**YOUR OBJECTIVE:** Restate word for word the lines of the records below, starting at the line that contains "This small shift" and ending at the line that contains "## **3\. Complaining about everything**", with both of those lines included and nothing else.

**RAW DATA:**
□ □ □
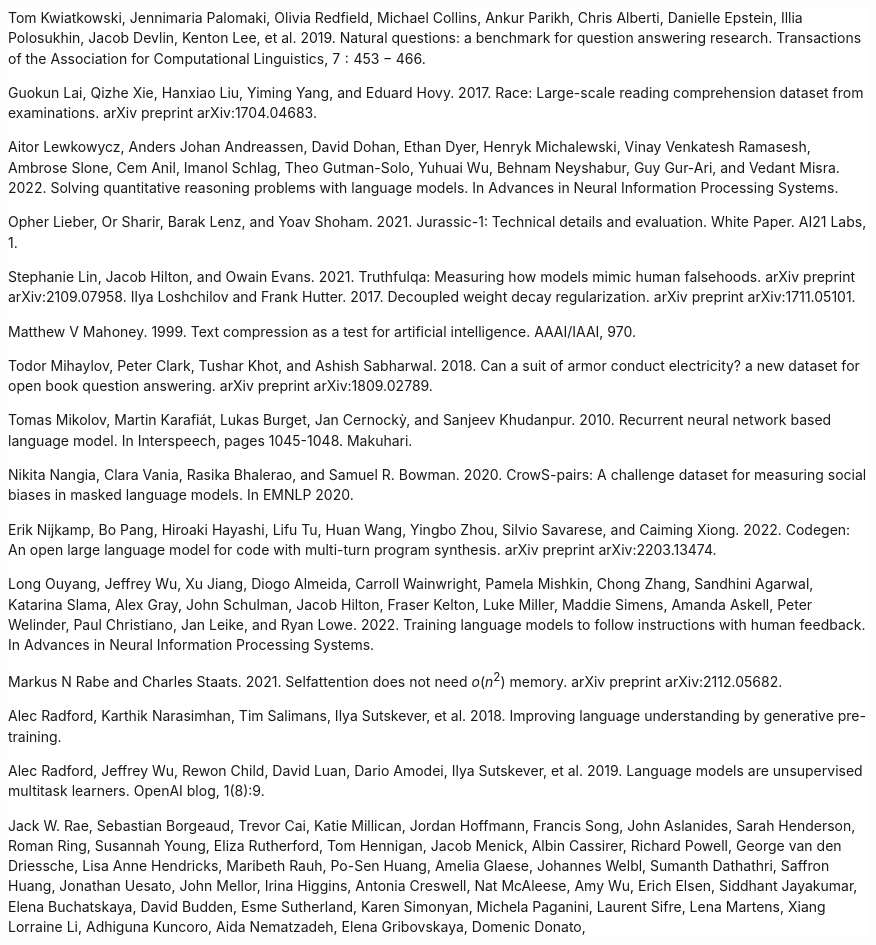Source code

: Tom Kwiatkowski, Jennimaria Palomaki, Olivia Redfield, Michael Collins, Ankur Parikh, Chris Alberti, Danielle Epstein, Illia Polosukhin, Jacob Devlin, Kenton Lee, et al. 2019. Natural questions: a benchmark for question answering research. Transactions of the Association for Computational Linguistics, $7: 453-466$.

Guokun Lai, Qizhe Xie, Hanxiao Liu, Yiming Yang, and Eduard Hovy. 2017. Race: Large-scale reading comprehension dataset from examinations. arXiv preprint arXiv:1704.04683.

Aitor Lewkowycz, Anders Johan Andreassen, David Dohan, Ethan Dyer, Henryk Michalewski, Vinay Venkatesh Ramasesh, Ambrose Slone, Cem Anil, Imanol Schlag, Theo Gutman-Solo, Yuhuai Wu, Behnam Neyshabur, Guy Gur-Ari, and Vedant Misra. 2022. Solving quantitative reasoning problems with language models. In Advances in Neural Information Processing Systems.

Opher Lieber, Or Sharir, Barak Lenz, and Yoav Shoham. 2021. Jurassic-1: Technical details and evaluation. White Paper. AI21 Labs, 1.

Stephanie Lin, Jacob Hilton, and Owain Evans. 2021. Truthfulqa: Measuring how models mimic human falsehoods. arXiv preprint arXiv:2109.07958.
Ilya Loshchilov and Frank Hutter. 2017. Decoupled weight decay regularization. arXiv preprint arXiv:1711.05101.

Matthew V Mahoney. 1999. Text compression as a test for artificial intelligence. AAAI/IAAI, 970.

Todor Mihaylov, Peter Clark, Tushar Khot, and Ashish Sabharwal. 2018. Can a suit of armor conduct electricity? a new dataset for open book question answering. arXiv preprint arXiv:1809.02789.

Tomas Mikolov, Martin Karafiát, Lukas Burget, Jan Cernockỳ, and Sanjeev Khudanpur. 2010. Recurrent neural network based language model. In Interspeech, pages 1045-1048. Makuhari.

Nikita Nangia, Clara Vania, Rasika Bhalerao, and Samuel R. Bowman. 2020. CrowS-pairs: A challenge dataset for measuring social biases in masked language models. In EMNLP 2020.

Erik Nijkamp, Bo Pang, Hiroaki Hayashi, Lifu Tu, Huan Wang, Yingbo Zhou, Silvio Savarese, and Caiming Xiong. 2022. Codegen: An open large language model for code with multi-turn program synthesis. arXiv preprint arXiv:2203.13474.

Long Ouyang, Jeffrey Wu, Xu Jiang, Diogo Almeida, Carroll Wainwright, Pamela Mishkin, Chong Zhang, Sandhini Agarwal, Katarina Slama, Alex Gray, John Schulman, Jacob Hilton, Fraser Kelton, Luke Miller, Maddie Simens, Amanda Askell, Peter Welinder, Paul Christiano, Jan Leike, and Ryan Lowe. 2022. Training language models to follow instructions with human feedback. In Advances in Neural Information Processing Systems.

Markus N Rabe and Charles Staats. 2021. Selfattention does not need $o\left(n^{2}\right)$ memory. arXiv preprint arXiv:2112.05682.

Alec Radford, Karthik Narasimhan, Tim Salimans, Ilya Sutskever, et al. 2018. Improving language understanding by generative pre-training.

Alec Radford, Jeffrey Wu, Rewon Child, David Luan, Dario Amodei, Ilya Sutskever, et al. 2019. Language models are unsupervised multitask learners. OpenAI blog, 1(8):9.

Jack W. Rae, Sebastian Borgeaud, Trevor Cai, Katie Millican, Jordan Hoffmann, Francis Song, John Aslanides, Sarah Henderson, Roman Ring, Susannah Young, Eliza Rutherford, Tom Hennigan, Jacob Menick, Albin Cassirer, Richard Powell, George van den Driessche, Lisa Anne Hendricks, Maribeth Rauh, Po-Sen Huang, Amelia Glaese, Johannes Welbl, Sumanth Dathathri, Saffron Huang, Jonathan Uesato, John Mellor, Irina Higgins, Antonia Creswell, Nat McAleese, Amy Wu, Erich Elsen, Siddhant Jayakumar, Elena Buchatskaya, David Budden, Esme Sutherland, Karen Simonyan, Michela Paganini, Laurent Sifre, Lena Martens, Xiang Lorraine Li, Adhiguna Kuncoro, Aida Nematzadeh, Elena Gribovskaya, Domenic Donato,

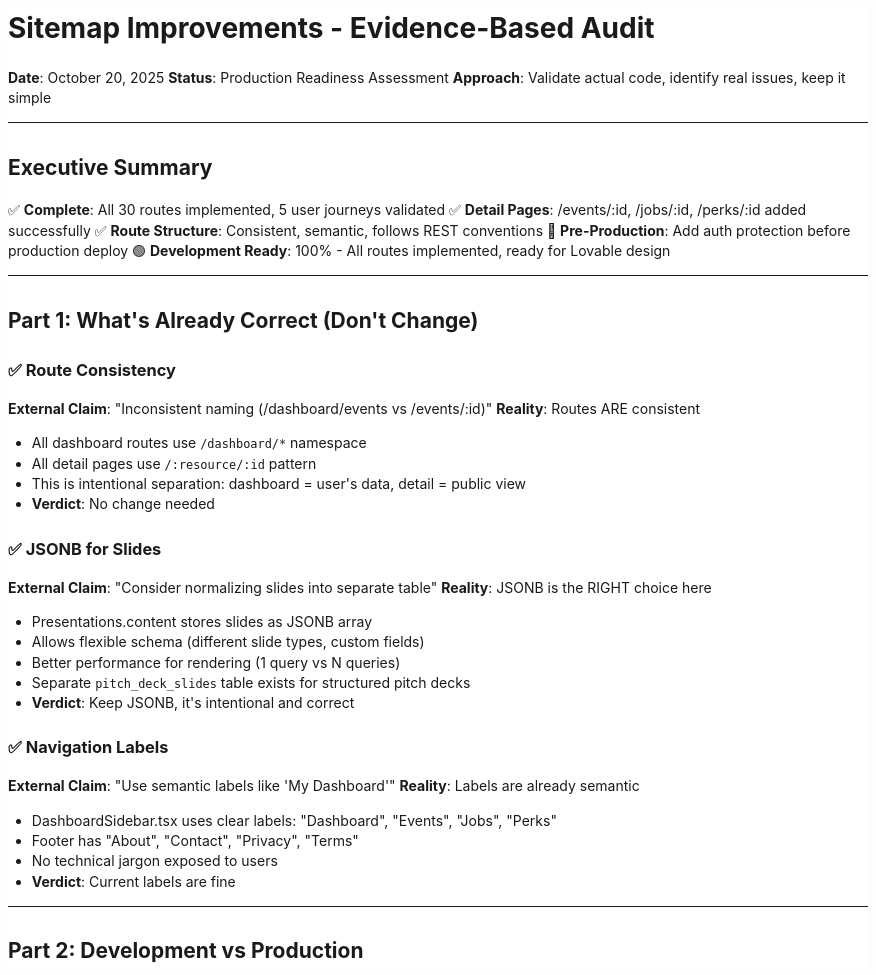 # Sitemap Improvements - Evidence-Based Audit

**Date**: October 20, 2025
**Status**: Production Readiness Assessment
**Approach**: Validate actual code, identify real issues, keep it simple

---

## Executive Summary

✅ **Complete**: All 30 routes implemented, 5 user journeys validated
✅ **Detail Pages**: /events/:id, /jobs/:id, /perks/:id added successfully
✅ **Route Structure**: Consistent, semantic, follows REST conventions
🔵 **Pre-Production**: Add auth protection before production deploy
🟢 **Development Ready**: 100% - All routes implemented, ready for Lovable design

---

## Part 1: What's Already Correct (Don't Change)

### ✅ Route Consistency
**External Claim**: "Inconsistent naming (/dashboard/events vs /events/:id)"
**Reality**: Routes ARE consistent
- All dashboard routes use `/dashboard/*` namespace
- All detail pages use `/:resource/:id` pattern
- This is intentional separation: dashboard = user's data, detail = public view
- **Verdict**: No change needed

### ✅ JSONB for Slides
**External Claim**: "Consider normalizing slides into separate table"
**Reality**: JSONB is the RIGHT choice here
- Presentations.content stores slides as JSONB array
- Allows flexible schema (different slide types, custom fields)
- Better performance for rendering (1 query vs N queries)
- Separate `pitch_deck_slides` table exists for structured pitch decks
- **Verdict**: Keep JSONB, it's intentional and correct

### ✅ Navigation Labels
**External Claim**: "Use semantic labels like 'My Dashboard'"
**Reality**: Labels are already semantic
- DashboardSidebar.tsx uses clear labels: "Dashboard", "Events", "Jobs", "Perks"
- Footer has "About", "Contact", "Privacy", "Terms"
- No technical jargon exposed to users
- **Verdict**: Current labels are fine

---

## Part 2: Development vs Production
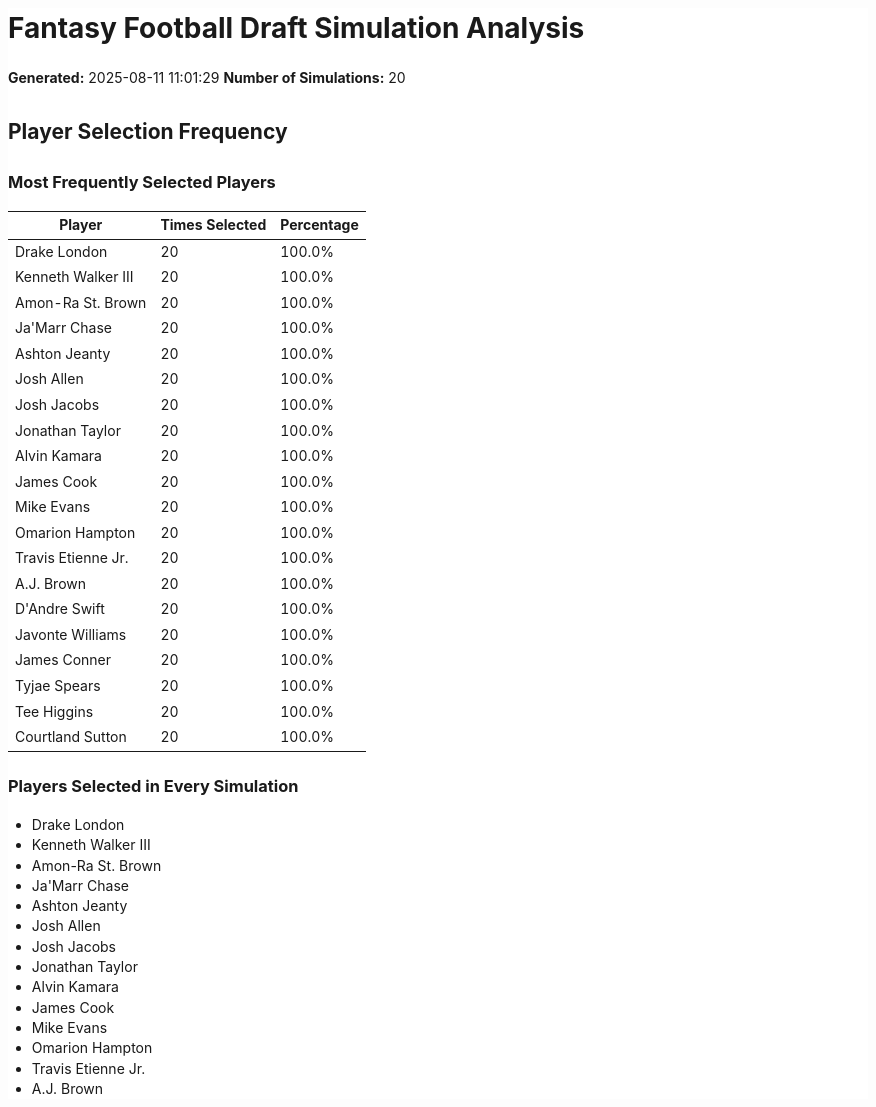 # Fantasy Football Draft Simulation Analysis

**Generated:** 2025-08-11 11:01:29
**Number of Simulations:** 20

## Player Selection Frequency

### Most Frequently Selected Players

| Player | Times Selected | Percentage |
|--------|----------------|------------|
| Drake London | 20 | 100.0% |
| Kenneth Walker III | 20 | 100.0% |
| Amon-Ra St. Brown | 20 | 100.0% |
| Ja'Marr Chase | 20 | 100.0% |
| Ashton Jeanty | 20 | 100.0% |
| Josh Allen | 20 | 100.0% |
| Josh Jacobs | 20 | 100.0% |
| Jonathan Taylor | 20 | 100.0% |
| Alvin Kamara | 20 | 100.0% |
| James Cook | 20 | 100.0% |
| Mike Evans | 20 | 100.0% |
| Omarion Hampton | 20 | 100.0% |
| Travis Etienne Jr. | 20 | 100.0% |
| A.J. Brown | 20 | 100.0% |
| D'Andre Swift | 20 | 100.0% |
| Javonte Williams | 20 | 100.0% |
| James Conner | 20 | 100.0% |
| Tyjae Spears | 20 | 100.0% |
| Tee Higgins | 20 | 100.0% |
| Courtland Sutton | 20 | 100.0% |

### Players Selected in Every Simulation

- Drake London
- Kenneth Walker III
- Amon-Ra St. Brown
- Ja'Marr Chase
- Ashton Jeanty
- Josh Allen
- Josh Jacobs
- Jonathan Taylor
- Alvin Kamara
- James Cook
- Mike Evans
- Omarion Hampton
- Travis Etienne Jr.
- A.J. Brown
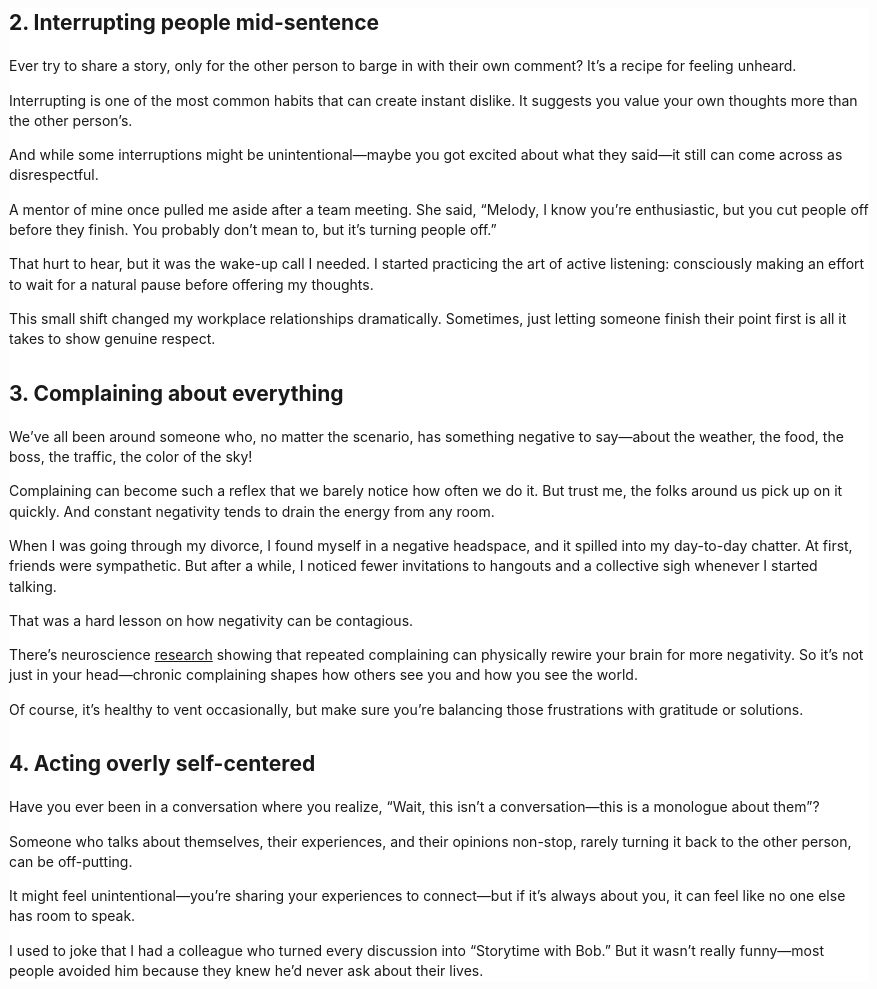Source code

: ## **2\. Interrupting people mid-sentence**

Ever try to share a story, only for the other person to barge in with their own comment? It’s a recipe for feeling unheard.

Interrupting is one of the most common habits that can create instant dislike. It suggests you value your own thoughts more than the other person’s. 

And while some interruptions might be unintentional—maybe you got excited about what they said—it still can come across as disrespectful.

A mentor of mine once pulled me aside after a team meeting. She said, “Melody, I know you’re enthusiastic, but you cut people off before they finish. You probably don’t mean to, but it’s turning people off.” 

That hurt to hear, but it was the wake-up call I needed. I started practicing the art of active listening: consciously making an effort to wait for a natural pause before offering my thoughts. 

This small shift changed my workplace relationships dramatically. Sometimes, just letting someone finish their point first is all it takes to show genuine respect.

## **3\. Complaining about everything**

We’ve all been around someone who, no matter the scenario, has something negative to say—about the weather, the food, the boss, the traffic, the color of the sky! 

Complaining can become such a reflex that we barely notice how often we do it. But trust me, the folks around us pick up on it quickly. And constant negativity tends to drain the energy from any room.

When I was going through my divorce, I found myself in a negative headspace, and it spilled into my day-to-day chatter. At first, friends were sympathetic. But after a while, I noticed fewer invitations to hangouts and a collective sigh whenever I started talking.

That was a hard lesson on how negativity can be contagious. 

There’s neuroscience [research](https://www.brainperformance.com/post/how-complaining-rewires-your-brain#:~:text=Complaining%20not%20only%20affects%20mood,Negative%20Thoughts%20to%20Positive%20Thoughts) showing that repeated complaining can physically rewire your brain for more negativity. So it’s not just in your head—chronic complaining shapes how others see you and how you see the world. 

Of course, it’s healthy to vent occasionally, but make sure you’re balancing those frustrations with gratitude or solutions.

## **4\. Acting overly self-centered**

Have you ever been in a conversation where you realize, “Wait, this isn’t a conversation—this is a monologue about them”? 

Someone who talks about themselves, their experiences, and their opinions non-stop, rarely turning it back to the other person, can be off-putting. 

It might feel unintentional—you’re sharing your experiences to connect—but if it’s always about you, it can feel like no one else has room to speak.

I used to joke that I had a colleague who turned every discussion into “Storytime with Bob.” But it wasn’t really funny—most people avoided him because they knew he’d never ask about their lives. 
□ □ □
**RESULT:**
This small shift changed my workplace relationships dramatically. Sometimes, just letting someone finish their point first is all it takes to show genuine respect.

## **3\. Complaining about everything**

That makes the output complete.